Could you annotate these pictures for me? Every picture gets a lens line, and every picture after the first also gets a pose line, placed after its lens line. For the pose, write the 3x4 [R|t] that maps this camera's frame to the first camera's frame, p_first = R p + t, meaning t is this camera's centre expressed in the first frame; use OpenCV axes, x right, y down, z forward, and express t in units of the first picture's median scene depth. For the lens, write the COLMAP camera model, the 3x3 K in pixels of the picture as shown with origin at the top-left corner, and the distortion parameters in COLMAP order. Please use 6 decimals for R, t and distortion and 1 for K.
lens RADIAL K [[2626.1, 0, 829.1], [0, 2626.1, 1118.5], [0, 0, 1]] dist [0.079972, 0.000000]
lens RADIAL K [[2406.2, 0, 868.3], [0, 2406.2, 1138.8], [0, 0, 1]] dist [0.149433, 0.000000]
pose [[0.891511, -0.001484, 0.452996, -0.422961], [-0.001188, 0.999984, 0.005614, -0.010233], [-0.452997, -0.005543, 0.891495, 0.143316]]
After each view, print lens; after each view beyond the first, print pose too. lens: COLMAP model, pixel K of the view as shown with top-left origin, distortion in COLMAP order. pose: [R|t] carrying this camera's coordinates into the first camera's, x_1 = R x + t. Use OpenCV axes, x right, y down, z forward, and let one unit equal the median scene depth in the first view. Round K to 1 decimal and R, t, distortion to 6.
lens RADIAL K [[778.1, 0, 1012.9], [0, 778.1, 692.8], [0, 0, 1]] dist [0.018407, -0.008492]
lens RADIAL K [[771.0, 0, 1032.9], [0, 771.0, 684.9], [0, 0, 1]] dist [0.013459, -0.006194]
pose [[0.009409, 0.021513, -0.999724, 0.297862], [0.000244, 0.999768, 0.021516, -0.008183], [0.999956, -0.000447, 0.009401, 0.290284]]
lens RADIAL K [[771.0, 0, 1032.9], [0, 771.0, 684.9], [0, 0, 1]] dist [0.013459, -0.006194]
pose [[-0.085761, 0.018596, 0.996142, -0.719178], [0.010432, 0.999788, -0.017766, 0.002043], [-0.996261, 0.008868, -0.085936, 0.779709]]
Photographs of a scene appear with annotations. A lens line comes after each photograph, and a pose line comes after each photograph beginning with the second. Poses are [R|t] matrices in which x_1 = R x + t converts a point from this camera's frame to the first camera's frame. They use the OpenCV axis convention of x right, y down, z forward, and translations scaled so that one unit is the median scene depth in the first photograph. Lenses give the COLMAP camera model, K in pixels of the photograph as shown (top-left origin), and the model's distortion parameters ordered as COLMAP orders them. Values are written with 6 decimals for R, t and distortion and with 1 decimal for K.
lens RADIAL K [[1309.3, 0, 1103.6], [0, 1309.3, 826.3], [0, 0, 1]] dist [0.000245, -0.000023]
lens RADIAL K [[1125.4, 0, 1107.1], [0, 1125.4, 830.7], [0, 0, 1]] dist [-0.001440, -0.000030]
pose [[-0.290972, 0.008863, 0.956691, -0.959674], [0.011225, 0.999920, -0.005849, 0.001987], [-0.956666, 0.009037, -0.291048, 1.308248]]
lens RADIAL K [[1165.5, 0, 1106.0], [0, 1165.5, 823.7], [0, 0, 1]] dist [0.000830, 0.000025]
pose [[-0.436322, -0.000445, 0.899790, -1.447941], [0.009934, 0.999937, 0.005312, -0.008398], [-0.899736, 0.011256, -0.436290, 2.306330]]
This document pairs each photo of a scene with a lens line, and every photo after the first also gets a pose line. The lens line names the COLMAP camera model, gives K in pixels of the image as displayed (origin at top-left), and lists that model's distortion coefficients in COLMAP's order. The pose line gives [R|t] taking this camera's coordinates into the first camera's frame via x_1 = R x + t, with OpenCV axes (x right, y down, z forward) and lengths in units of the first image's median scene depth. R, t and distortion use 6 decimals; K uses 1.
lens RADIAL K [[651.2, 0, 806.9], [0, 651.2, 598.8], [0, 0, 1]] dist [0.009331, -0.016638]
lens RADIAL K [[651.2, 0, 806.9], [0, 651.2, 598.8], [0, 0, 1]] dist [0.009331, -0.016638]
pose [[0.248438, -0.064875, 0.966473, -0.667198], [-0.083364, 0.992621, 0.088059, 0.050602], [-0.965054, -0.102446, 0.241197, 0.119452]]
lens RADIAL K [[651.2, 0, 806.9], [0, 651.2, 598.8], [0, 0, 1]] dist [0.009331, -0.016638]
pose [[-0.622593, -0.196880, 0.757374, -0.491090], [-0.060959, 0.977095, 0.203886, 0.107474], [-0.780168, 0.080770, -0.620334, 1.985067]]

+-------+

_Exercise aim_. The records above are to be duplicated in full and exactly.

_Expected answer_.
Could you annotate these pictures for me? Every picture gets a lens line, and every picture after the first also gets a pose line, placed after its lens line. For the pose, write the 3x4 [R|t] that maps this camera's frame to the first camera's frame, p_first = R p + t, meaning t is this camera's centre expressed in the first frame; use OpenCV axes, x right, y down, z forward, and express t in units of the first picture's median scene depth. For the lens, write the COLMAP camera model, the 3x3 K in pixels of the picture as shown with origin at the top-left corner, and the distortion parameters in COLMAP order. Please use 6 decimals for R, t and distortion and 1 for K.
lens RADIAL K [[2626.1, 0, 829.1], [0, 2626.1, 1118.5], [0, 0, 1]] dist [0.079972, 0.000000]
lens RADIAL K [[2406.2, 0, 868.3], [0, 2406.2, 1138.8], [0, 0, 1]] dist [0.149433, 0.000000]
pose [[0.891511, -0.001484, 0.452996, -0.422961], [-0.001188, 0.999984, 0.005614, -0.010233], [-0.452997, -0.005543, 0.891495, 0.143316]]
After each view, print lens; after each view beyond the first, print pose too. lens: COLMAP model, pixel K of the view as shown with top-left origin, distortion in COLMAP order. pose: [R|t] carrying this camera's coordinates into the first camera's, x_1 = R x + t. Use OpenCV axes, x right, y down, z forward, and let one unit equal the median scene depth in the first view. Round K to 1 decimal and R, t, distortion to 6.
lens RADIAL K [[778.1, 0, 1012.9], [0, 778.1, 692.8], [0, 0, 1]] dist [0.018407, -0.008492]
lens RADIAL K [[771.0, 0, 1032.9], [0, 771.0, 684.9], [0, 0, 1]] dist [0.013459, -0.006194]
pose [[0.009409, 0.021513, -0.999724, 0.297862], [0.000244, 0.999768, 0.021516, -0.008183], [0.999956, -0.000447, 0.009401, 0.290284]]
lens RADIAL K [[771.0, 0, 1032.9], [0, 771.0, 684.9], [0, 0, 1]] dist [0.013459, -0.006194]
pose [[-0.085761, 0.018596, 0.996142, -0.719178], [0.010432, 0.999788, -0.017766, 0.002043], [-0.996261, 0.008868, -0.085936, 0.779709]]
Photographs of a scene appear with annotations. A lens line comes after each photograph, and a pose line comes after each photograph beginning with the second. Poses are [R|t] matrices in which x_1 = R x + t converts a point from this camera's frame to the first camera's frame. They use the OpenCV axis convention of x right, y down, z forward, and translations scaled so that one unit is the median scene depth in the first photograph. Lenses give the COLMAP camera model, K in pixels of the photograph as shown (top-left origin), and the model's distortion parameters ordered as COLMAP orders them. Values are written with 6 decimals for R, t and distortion and with 1 decimal for K.
lens RADIAL K [[1309.3, 0, 1103.6], [0, 1309.3, 826.3], [0, 0, 1]] dist [0.000245, -0.000023]
lens RADIAL K [[1125.4, 0, 1107.1], [0, 1125.4, 830.7], [0, 0, 1]] dist [-0.001440, -0.000030]
pose [[-0.290972, 0.008863, 0.956691, -0.959674], [0.011225, 0.999920, -0.005849, 0.001987], [-0.956666, 0.009037, -0.291048, 1.308248]]
lens RADIAL K [[1165.5, 0, 1106.0], [0, 1165.5, 823.7], [0, 0, 1]] dist [0.000830, 0.000025]
pose [[-0.436322, -0.000445, 0.899790, -1.447941], [0.009934, 0.999937, 0.005312, -0.008398], [-0.899736, 0.011256, -0.436290, 2.306330]]
This document pairs each photo of a scene with a lens line, and every photo after the first also gets a pose line. The lens line names the COLMAP camera model, gives K in pixels of the image as displayed (origin at top-left), and lists that model's distortion coefficients in COLMAP's order. The pose line gives [R|t] taking this camera's coordinates into the first camera's frame via x_1 = R x + t, with OpenCV axes (x right, y down, z forward) and lengths in units of the first image's median scene depth. R, t and distortion use 6 decimals; K uses 1.
lens RADIAL K [[651.2, 0, 806.9], [0, 651.2, 598.8], [0, 0, 1]] dist [0.009331, -0.016638]
lens RADIAL K [[651.2, 0, 806.9], [0, 651.2, 598.8], [0, 0, 1]] dist [0.009331, -0.016638]
pose [[0.248438, -0.064875, 0.966473, -0.667198], [-0.083364, 0.992621, 0.088059, 0.050602], [-0.965054, -0.102446, 0.241197, 0.119452]]
lens RADIAL K [[651.2, 0, 806.9], [0, 651.2, 598.8], [0, 0, 1]] dist [0.009331, -0.016638]
pose [[-0.622593, -0.196880, 0.757374, -0.491090], [-0.060959, 0.977095, 0.203886, 0.107474], [-0.780168, 0.080770, -0.620334, 1.985067]]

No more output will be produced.